Transit of Venus, June 8, 2004
View archives of programs webcast live from the National Observatory of Athens–Penteli Station. The first program watches Venus enter the disk of the sun, and the second sees Venus leave the sun several hours later. During both programs, a stronomers describe the fascinating history of earlier transits, what we've learned from them, and how transits across faraway stars are helping us identify and learn about planets outside of our solar system.
• High-resolution stills of the transit:
There are two sets of images here. One set was taken through a special filter that lets through only the red light given off by hydrogen gas (called "hydrogen-alpha"). This lets you see details on the Sun's surface invisible in the other white-light photos. The optical filtering system causes the images of the hydrogen-alpha photos to be flipped relative to the white light images.
The names of the images tell you the date and time the image was taken. For instance, a file named 2004-06-08T05-13-53.774.jpg was taken on June 8th, 2004 at 5:13:53.774 Universal Time. You will note that in some images the Sun becomes partially obscured with clouds.
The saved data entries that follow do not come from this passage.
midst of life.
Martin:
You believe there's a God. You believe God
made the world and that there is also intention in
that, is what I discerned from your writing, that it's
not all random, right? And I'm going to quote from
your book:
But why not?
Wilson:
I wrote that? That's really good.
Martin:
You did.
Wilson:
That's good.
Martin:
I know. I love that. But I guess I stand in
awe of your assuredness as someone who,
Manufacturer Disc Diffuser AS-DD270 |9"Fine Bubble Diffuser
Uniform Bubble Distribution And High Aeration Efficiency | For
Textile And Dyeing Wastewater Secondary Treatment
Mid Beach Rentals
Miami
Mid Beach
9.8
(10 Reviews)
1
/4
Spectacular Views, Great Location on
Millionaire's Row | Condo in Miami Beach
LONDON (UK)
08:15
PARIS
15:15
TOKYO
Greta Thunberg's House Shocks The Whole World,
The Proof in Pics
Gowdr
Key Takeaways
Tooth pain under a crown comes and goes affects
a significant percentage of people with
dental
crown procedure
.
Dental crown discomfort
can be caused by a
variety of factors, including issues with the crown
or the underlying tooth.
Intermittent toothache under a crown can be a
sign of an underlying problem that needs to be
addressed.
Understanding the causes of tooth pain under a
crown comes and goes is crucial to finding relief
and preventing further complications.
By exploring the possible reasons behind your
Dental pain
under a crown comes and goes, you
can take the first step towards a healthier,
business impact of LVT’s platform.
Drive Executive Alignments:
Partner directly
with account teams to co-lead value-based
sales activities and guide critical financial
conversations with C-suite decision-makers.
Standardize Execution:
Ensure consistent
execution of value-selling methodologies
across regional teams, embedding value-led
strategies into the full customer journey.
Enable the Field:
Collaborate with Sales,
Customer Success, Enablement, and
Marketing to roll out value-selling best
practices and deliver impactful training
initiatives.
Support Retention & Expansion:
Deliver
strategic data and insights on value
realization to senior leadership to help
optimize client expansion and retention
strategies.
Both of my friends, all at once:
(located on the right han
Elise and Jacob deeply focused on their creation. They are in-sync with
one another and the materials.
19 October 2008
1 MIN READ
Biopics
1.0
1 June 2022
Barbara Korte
Images where the sun is completely obscured (black frames) have been discarded. This results in the time sequence of photos seemingly skipping. No good images have been left out!
The images were taken with two SBIG ST-10XE CCD Cameras, one on each telescope. The white-light telescope was a Vixen ED102SS (102mm diameter, focal length 660mm, f/6.5) with a Baader filter. The H-alpha telescope was a Coronado Maxscope 70 double-stacked (60mm diameter, focal length 400mm, f/6.67, bandwidth < 0.5A) with a Coronado CEMAX 2x barlow. Both telescopes were mounted on the same equatorial telescope drive (Losmandy GM8 on a G11 tripod with Gemini controller system). The photographer, Igor Rudermam of U. C. Berkeley's Space Sciences Laboratory, sits behind the telescope.